Ele foi para o ateliê, sabe como ele esquece do mundo quando está lá.

Sei. Ele está indo bem?

Tem dias bons e dias mais ou menos, mas no geral está bem. Ele é forte e teimoso.

É, sim. Mande um abraço pra ele.

Claro. Se precisar de novo de mim, é só chamar.

Os dois se despediram com um abraço fraterno e Shunrei voltou para casa, deixando para trás um Shun preocupado e pensativo.

Mais de uma semana se passou sem que Natássia desse novos sinais de problemas. Hyoga, no entanto, mantinha-se em vigilância constante, pouco dormia e tirou férias do bar para estar por perto o tempo todo.

Shun seguia sua vida normalmente, com os plantões e atendimentos de pacientes especiais fora do hospital, incluindo Shion, e em sua visita semanal, aproveitou para tocar no assunto do problema de Natássia. O que ouviu do sábio cavaleiro o fez voltar para casa animado e esperançoso.

Oga, acabo de vir da mansão Kido! – disse o médico para o companheiro assim que entrou em casa.

Hyoga estava largado no sofá, descabelado e ainda de pijamas, apesar de já passar das duas da tarde, e claramente de mau humor.

E ela estava lá? – o russo perguntou.

Ela quem?

A June, ora essa. Ela continua louca por você.

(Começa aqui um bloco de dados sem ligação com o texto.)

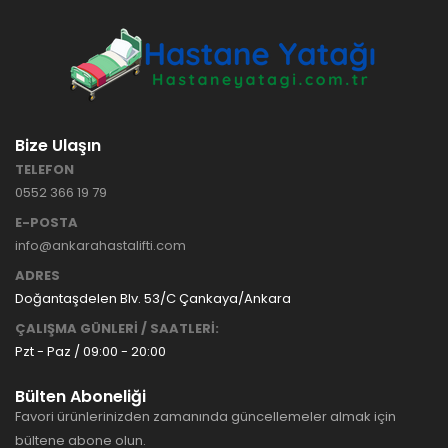
Bize Ulaşın
TELEFON
0552 366 19 79
E-POSTA
info@ankarahastalifti.com
ADRES
Doğantaşdelen Blv. 53/C Çankaya/Ankara
ÇALIŞMA GÜNLERİ / SAATLERİ:
Pzt - Paz / 09:00 - 20:00
Bülten Aboneliği
Favori ürünlerinizden zamanında güncellemeler almak için
bültene abone olun.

Ah, por favor, não é hora de ter ciúmes. Eu não faço caso por você trabalhar com a travesti de quem foi cliente, faço?

É diferente…

Ela estava lá, sim. Conversamos brevemente. Algum problema?

Fico com ciúmes, não consigo evitar.

Pois comece a evitar esse ciúme infundado.

Tá, desculpe… eu não estou bem, aquela noite infernal ainda me assombra, eu não como direito, não durmo direito, fico o tempo todo atrás da Nat.

E eu já falei que você está exagerando.

Você parece nem ligar para o fato de que ela pode morrer! – gritou Hyoga em tom acusador.

Eu só não estou fazendo drama sobre isso – Shun respondeu sem alterar o tom de voz. – O que eu ia dizer é que conversei longamente com Shion e ele acha que há um meio para salvá-la. Quando a hora chegar, vamos ter de levá-la a um lugar que ele chamou de "última fortaleza"

Eu levo, não importa onde fica isso, vou até ao inferno de novo se for preciso.

Está sendo dramático de novo… Não precisa ir tão longe, fica em Hiroshima. Shion disse que não pode garantir, mas ele acha que lá haverá alguém que poderá ajudar Natássia, então vamos tentar.

Claro que vamos. Eu faria qualquer coisa para salvar as pessoas que amo. Não pude salvar minha mãe, mas vou salvar a minha filha.